Beach in the Afternoon -
Vancouver is surrounded by ocean, inlets and rivers on three sides, which means that you’ll be spending some time at the beach. The key areas are, in order: Second Beach in Stanley Park, English Bay, Sunset, Jericho, Kitsilano and Spanish Banks. In the spring you can literally ski in the morning, and be on the beach for the afternoon – weather permitting.
Nude Beach -
Although it’s something of a commute from downtown, and a taxing decent down (and up!) the bluffs at UBC, the world famous Wreck Beach is well worth a sunny afternoon. For the gay section, keep to the far left when facing the ocean. There’s an underground economy providing burgers, beer, massages and ‘happy cookies’; bring cash. A little further along the shore, past the log booms, there are little pockets of secluded beach and glimpses of boys frolicking in the underbrush.
Museum of Anthropology -
Take advantage of having trekked out to UBC by including a few hours at the Museum of Anthropology, showcasing artefacts from throughout the world while focusing on the Pacific region. The setting, overlooking the Straight of Georgia, and the architecture of Arthur Erickson, whose modern and sensitive buildings dot the Vancouver landscape, are spectacular in themselves.
Fetish & Toy Shopping -
Vancouver has no shortage of sex shops, primarily along Granville Street. Of the GLBT vendors, the largest selection, along with a vast arrange of queer books, magazines and knick-knacks, Little Sister’s Book & Art Emporium is your best bet. Priape, part of a national chain, has more club clothes, swimsuits, videos and fetish wear, including leather and latex. Womyn’sWear is girl-centric, offering in-depth advice along with lubes, dildos and good vibrations.
The VAG -
Regardless of the touring exhibitions, the Vancouver Art Gallery is worth a stop for its permanent collection of works by Emily Carr, for whom the local art college is named. The only woman and only West Coast member of Canada’s Group of Seven impressionist painters, her images evoke the ancient forests and native cultures of the region.

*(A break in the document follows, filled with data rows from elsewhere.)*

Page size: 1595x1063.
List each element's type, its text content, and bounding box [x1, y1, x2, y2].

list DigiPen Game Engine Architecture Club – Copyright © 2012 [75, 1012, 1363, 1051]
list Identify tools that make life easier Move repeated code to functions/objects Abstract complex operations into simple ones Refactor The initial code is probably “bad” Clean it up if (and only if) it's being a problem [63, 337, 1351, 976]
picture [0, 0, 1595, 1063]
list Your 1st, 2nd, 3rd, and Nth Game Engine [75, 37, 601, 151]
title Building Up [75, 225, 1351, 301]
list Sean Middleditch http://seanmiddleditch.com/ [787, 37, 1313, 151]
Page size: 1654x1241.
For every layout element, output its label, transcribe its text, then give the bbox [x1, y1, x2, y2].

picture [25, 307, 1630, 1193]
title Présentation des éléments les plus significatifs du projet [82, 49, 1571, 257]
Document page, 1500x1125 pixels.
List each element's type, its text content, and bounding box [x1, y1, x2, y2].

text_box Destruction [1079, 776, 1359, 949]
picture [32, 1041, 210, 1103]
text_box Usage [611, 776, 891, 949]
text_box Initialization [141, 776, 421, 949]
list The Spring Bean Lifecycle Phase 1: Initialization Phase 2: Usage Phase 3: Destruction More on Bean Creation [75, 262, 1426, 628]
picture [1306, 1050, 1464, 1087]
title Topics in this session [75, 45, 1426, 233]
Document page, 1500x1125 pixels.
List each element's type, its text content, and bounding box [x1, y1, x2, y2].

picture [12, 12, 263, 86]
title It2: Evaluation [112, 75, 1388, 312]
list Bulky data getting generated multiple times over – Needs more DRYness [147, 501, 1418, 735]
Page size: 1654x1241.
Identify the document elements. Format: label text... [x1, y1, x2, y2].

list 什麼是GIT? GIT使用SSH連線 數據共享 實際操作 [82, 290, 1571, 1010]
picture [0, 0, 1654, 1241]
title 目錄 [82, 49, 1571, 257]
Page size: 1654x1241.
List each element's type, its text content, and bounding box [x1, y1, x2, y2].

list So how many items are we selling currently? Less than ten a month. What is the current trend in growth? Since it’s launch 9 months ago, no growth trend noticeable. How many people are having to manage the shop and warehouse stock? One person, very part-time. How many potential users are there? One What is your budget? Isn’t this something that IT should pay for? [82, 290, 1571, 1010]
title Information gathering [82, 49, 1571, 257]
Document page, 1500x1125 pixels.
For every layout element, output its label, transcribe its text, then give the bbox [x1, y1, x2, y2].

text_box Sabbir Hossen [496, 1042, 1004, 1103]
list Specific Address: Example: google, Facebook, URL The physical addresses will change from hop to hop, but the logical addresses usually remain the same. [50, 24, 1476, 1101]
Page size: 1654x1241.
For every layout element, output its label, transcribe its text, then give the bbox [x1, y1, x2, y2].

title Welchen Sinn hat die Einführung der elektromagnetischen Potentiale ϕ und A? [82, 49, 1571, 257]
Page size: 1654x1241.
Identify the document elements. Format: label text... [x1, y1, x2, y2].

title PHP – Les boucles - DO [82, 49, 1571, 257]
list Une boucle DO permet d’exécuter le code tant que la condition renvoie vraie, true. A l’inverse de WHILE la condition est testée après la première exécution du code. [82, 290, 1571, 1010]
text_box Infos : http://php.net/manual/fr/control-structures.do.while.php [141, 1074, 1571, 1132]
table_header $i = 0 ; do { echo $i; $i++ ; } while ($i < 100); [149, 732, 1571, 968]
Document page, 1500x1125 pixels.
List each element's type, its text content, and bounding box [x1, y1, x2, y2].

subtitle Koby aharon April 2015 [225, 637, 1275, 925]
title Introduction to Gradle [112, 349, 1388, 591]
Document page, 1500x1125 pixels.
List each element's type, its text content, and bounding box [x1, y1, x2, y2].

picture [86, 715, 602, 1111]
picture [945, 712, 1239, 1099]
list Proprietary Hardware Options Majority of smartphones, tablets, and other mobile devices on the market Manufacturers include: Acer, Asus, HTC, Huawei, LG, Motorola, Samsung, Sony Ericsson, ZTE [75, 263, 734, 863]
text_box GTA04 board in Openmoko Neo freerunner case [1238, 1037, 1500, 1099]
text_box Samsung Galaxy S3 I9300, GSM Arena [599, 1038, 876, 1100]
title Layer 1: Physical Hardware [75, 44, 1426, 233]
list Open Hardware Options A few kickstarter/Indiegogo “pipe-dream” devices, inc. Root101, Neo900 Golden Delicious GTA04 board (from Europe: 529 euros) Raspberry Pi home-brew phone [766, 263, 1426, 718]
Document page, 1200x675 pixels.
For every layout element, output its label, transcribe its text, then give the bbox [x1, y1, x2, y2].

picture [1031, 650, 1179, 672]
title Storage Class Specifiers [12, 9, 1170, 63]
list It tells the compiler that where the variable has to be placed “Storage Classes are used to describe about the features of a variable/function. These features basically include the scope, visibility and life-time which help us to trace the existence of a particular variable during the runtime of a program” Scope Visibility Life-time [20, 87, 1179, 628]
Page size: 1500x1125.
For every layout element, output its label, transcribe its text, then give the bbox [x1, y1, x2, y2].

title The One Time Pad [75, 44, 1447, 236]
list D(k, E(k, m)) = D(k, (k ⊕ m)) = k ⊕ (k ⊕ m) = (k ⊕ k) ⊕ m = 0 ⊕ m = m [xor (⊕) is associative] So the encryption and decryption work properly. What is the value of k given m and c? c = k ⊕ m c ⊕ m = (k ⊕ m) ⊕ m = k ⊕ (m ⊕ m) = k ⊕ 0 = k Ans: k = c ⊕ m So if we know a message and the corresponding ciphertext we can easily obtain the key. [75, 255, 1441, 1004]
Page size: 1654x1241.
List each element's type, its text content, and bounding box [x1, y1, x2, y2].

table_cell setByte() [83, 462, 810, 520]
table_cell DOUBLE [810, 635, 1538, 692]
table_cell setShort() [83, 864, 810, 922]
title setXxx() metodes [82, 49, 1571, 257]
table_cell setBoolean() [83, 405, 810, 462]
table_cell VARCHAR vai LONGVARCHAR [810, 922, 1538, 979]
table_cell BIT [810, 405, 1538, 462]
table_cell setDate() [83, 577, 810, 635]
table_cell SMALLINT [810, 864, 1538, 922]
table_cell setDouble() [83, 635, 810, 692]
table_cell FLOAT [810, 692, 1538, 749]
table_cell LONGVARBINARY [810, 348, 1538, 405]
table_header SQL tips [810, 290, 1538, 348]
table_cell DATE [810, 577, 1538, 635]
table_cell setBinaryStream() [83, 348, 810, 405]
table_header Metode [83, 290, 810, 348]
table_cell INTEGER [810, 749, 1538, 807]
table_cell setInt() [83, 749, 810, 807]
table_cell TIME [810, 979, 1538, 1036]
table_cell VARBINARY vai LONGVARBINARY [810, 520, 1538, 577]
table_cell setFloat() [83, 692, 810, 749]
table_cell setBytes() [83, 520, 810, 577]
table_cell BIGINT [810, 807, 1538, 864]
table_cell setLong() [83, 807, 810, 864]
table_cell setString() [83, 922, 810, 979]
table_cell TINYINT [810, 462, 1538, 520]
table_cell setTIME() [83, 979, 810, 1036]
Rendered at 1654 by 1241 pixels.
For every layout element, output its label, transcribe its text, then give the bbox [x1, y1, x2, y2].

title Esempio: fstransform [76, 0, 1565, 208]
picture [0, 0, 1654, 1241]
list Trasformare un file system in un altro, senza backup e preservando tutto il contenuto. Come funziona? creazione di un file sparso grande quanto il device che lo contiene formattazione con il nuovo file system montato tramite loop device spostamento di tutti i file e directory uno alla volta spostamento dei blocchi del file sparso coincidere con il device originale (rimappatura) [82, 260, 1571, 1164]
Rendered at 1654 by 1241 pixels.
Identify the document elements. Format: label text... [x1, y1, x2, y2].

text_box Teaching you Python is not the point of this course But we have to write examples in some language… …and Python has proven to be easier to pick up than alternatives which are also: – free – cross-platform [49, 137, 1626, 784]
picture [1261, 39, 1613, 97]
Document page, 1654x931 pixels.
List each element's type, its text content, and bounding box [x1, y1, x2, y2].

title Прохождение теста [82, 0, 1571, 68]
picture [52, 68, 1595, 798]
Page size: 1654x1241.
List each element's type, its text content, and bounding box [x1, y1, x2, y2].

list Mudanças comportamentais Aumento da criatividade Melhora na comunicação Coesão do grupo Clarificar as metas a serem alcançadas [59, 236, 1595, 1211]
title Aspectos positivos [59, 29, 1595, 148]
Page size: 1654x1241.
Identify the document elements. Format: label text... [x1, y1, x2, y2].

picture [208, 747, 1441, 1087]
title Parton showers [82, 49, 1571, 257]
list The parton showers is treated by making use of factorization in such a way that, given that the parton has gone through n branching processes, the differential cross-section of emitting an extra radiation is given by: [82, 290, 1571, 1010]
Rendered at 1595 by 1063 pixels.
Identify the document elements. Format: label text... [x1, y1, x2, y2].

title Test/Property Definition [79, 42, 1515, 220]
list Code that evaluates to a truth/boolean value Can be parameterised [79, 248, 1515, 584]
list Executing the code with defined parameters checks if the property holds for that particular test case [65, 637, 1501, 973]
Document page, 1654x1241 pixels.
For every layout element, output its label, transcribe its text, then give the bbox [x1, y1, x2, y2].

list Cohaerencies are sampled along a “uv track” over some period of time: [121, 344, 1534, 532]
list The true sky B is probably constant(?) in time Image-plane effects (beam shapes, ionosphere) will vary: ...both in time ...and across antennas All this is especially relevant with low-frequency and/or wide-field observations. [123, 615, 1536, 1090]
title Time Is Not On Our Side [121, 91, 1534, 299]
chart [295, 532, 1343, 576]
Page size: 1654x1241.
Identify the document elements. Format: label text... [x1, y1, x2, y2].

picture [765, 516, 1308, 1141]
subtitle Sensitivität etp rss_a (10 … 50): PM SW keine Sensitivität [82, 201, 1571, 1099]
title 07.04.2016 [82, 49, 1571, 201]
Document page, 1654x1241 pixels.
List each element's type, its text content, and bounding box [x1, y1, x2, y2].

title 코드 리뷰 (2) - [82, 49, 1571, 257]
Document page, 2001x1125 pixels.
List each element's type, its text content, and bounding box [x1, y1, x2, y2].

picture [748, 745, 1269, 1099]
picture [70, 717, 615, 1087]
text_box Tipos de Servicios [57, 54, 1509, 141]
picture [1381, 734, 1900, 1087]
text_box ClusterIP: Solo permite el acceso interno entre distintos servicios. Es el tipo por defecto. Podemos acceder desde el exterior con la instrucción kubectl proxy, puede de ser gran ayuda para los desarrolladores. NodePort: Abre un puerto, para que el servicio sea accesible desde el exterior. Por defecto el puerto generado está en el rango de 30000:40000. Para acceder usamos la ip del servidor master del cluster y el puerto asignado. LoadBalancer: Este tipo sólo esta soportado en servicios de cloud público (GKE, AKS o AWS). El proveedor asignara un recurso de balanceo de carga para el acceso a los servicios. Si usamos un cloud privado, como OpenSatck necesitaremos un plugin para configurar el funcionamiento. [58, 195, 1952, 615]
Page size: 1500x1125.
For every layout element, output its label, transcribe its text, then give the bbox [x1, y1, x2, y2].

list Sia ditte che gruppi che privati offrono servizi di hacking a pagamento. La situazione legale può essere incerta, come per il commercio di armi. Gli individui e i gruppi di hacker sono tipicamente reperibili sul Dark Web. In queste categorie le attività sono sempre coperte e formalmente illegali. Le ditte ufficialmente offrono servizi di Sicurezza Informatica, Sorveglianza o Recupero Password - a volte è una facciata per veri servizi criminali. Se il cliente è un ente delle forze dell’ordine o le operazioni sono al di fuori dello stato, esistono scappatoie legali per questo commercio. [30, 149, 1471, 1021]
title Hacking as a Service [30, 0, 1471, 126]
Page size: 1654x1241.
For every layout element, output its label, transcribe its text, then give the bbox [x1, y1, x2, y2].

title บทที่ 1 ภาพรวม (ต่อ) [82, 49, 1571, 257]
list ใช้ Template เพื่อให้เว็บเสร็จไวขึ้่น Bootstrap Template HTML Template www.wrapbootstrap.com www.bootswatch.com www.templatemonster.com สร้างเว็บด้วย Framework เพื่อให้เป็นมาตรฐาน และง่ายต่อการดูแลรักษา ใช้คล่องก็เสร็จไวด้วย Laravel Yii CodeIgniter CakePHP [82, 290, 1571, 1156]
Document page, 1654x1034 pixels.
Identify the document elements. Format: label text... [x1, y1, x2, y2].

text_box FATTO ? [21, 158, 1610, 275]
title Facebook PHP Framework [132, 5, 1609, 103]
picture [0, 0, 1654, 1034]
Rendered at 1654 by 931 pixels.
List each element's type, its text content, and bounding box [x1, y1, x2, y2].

Considered the second largest Chinatown in North America (next to San Francisco), this Vancouver neighbourhood preserves the narrow streets and jumbled shops of one of the city’s the founding communities. Look for the 1913 Sam Kee Building, the world’s narrowest building, the Dr. Sun Yat Sen Classical Chinese Gardens and other unique sites. Remarkably, the area was nearly bulldozed in the 1960s to make way for an expressway that was, thankfully, never built
Once the city’s warehouse district and rail yards, Yaletown has morphed into Vancouver’s hippest urban neighbourhood: high-rise condos, converted lofts, unique boutiques, brew pubs and trendy eateries - all a stone’s throw from downtown and strolling or cycling seawall.
Whistler & Victoria -
A few hours out of Vancouver by BC Ferries will bring you to the provincial capital, Victoria, considered to be “more English than England”. To the north - by car, bus or rail - is the skiing mecca of Whistler-Blackcomb, home of the annual WinterPRIDE gay ski week and the downhill events of 2010 Winter Olympic Games.